WHAT TO DO:
With the pictures omitted, write out all of the listing exactly.

INFORMATION SUPPLIED:
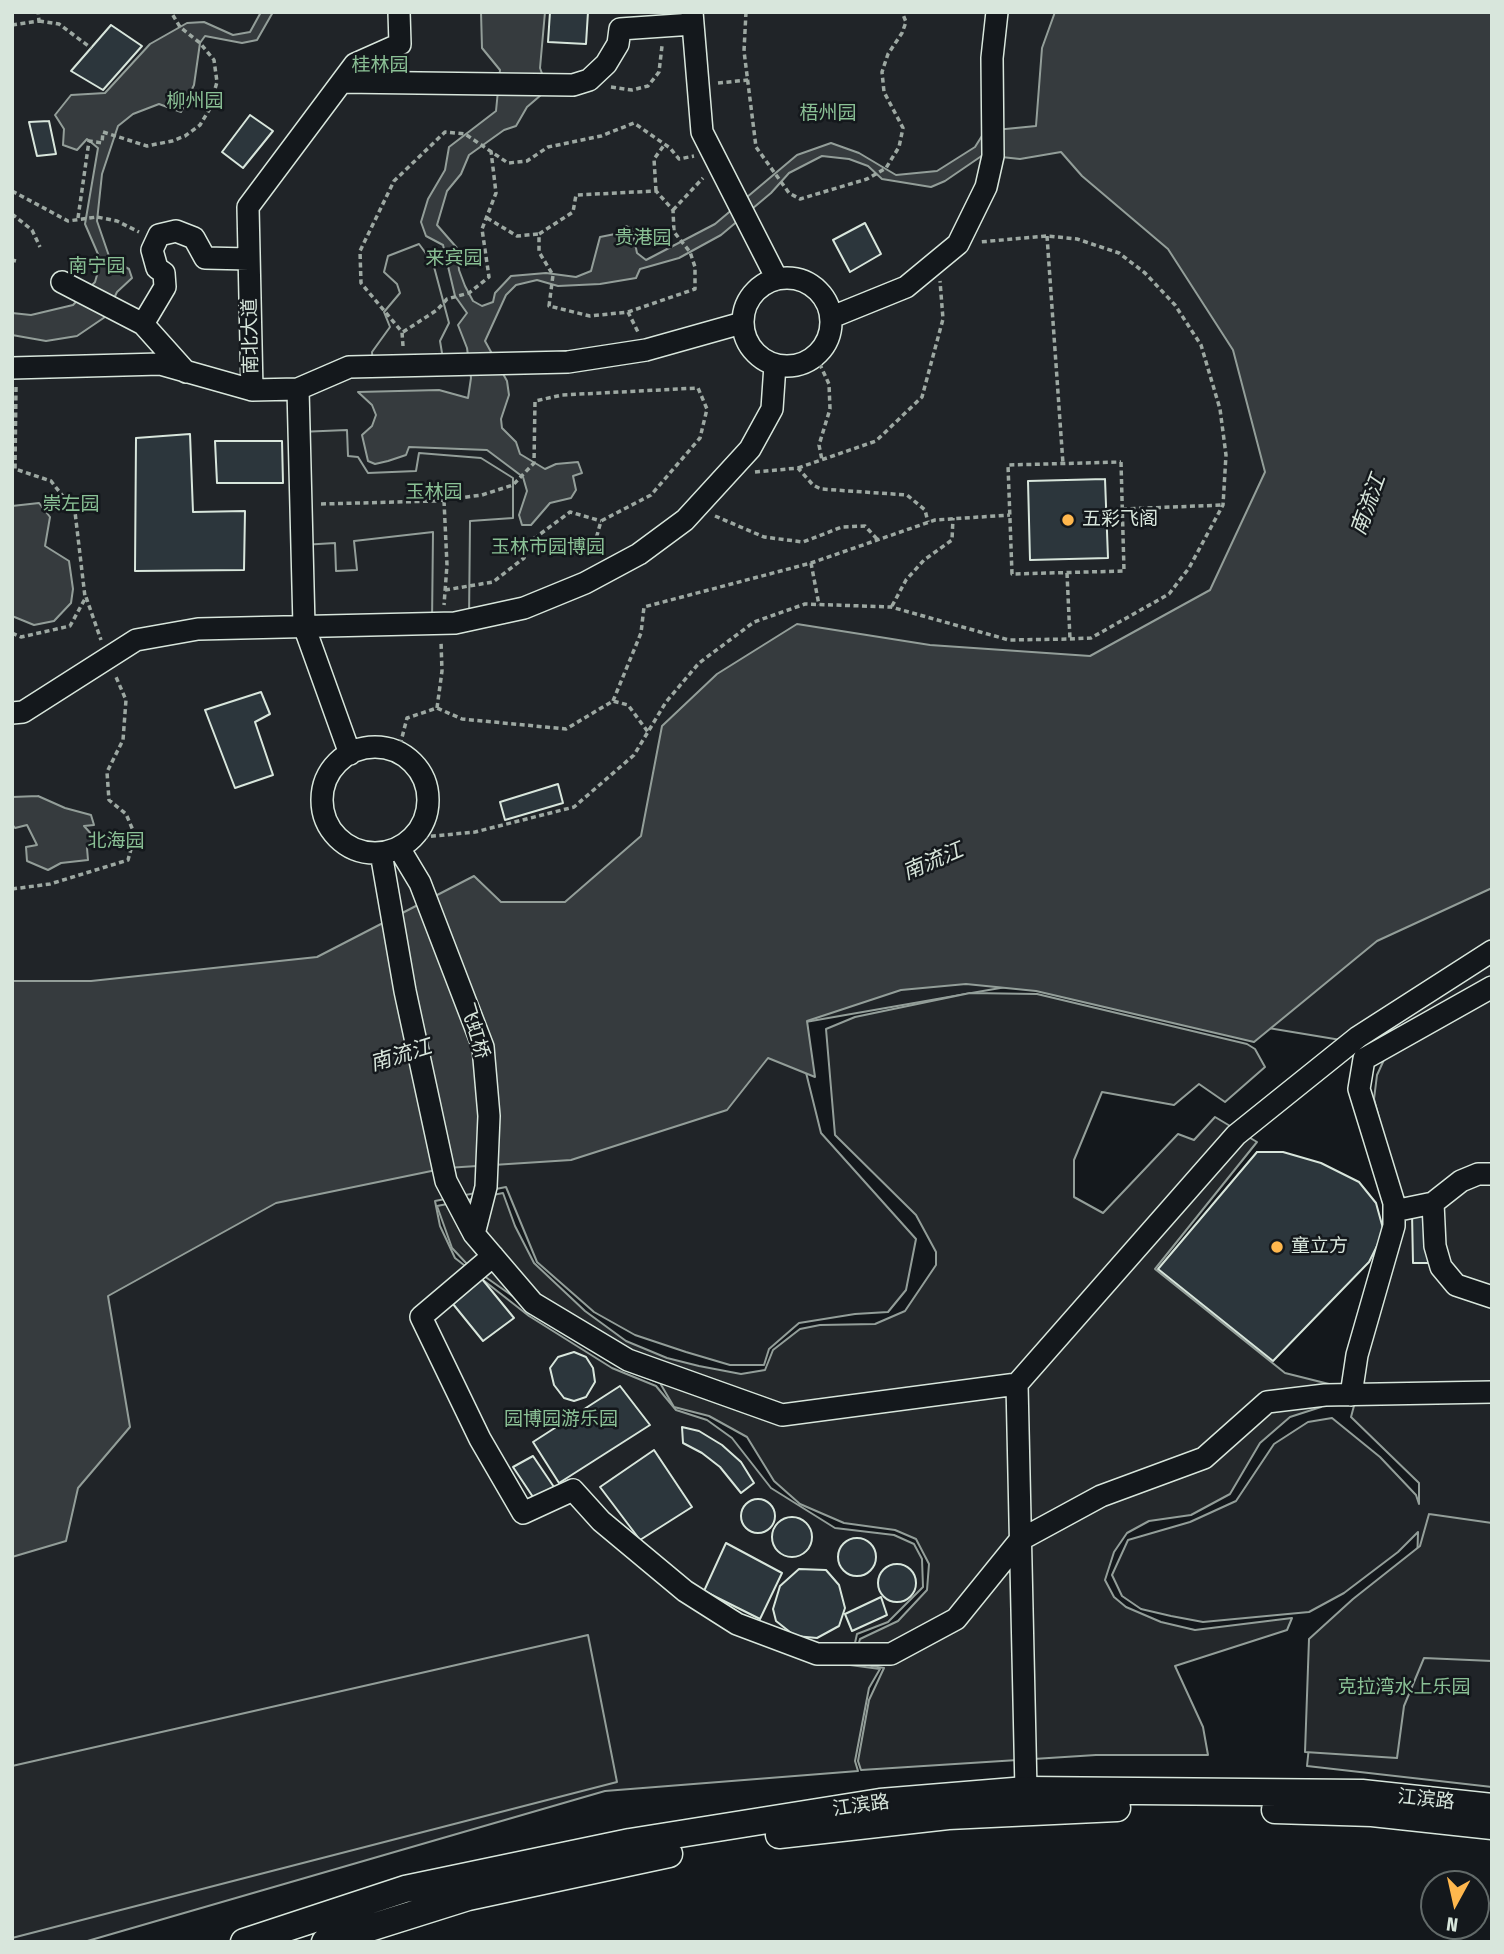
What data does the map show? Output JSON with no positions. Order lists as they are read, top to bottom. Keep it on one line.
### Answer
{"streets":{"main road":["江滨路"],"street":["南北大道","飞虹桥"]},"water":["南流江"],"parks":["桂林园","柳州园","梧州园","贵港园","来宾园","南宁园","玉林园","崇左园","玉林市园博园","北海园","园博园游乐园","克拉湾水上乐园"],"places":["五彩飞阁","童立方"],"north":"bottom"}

SOLUTION TO THE EXERCISE:
What data does the map show? Output JSON with no positions. Order lists as they are read, top to bottom. Keep it on one line.
### Answer
{"streets":{"main road":["江滨路"],"street":["南北大道","飞虹桥"]},"water":["南流江"],"parks":["桂林园","柳州园","梧州园","贵港园","来宾园","南宁园","玉林园","崇左园","玉林市园博园","北海园","园博园游乐园","克拉湾水上乐园"],"places":["五彩飞阁","童立方"],"north":"bottom"}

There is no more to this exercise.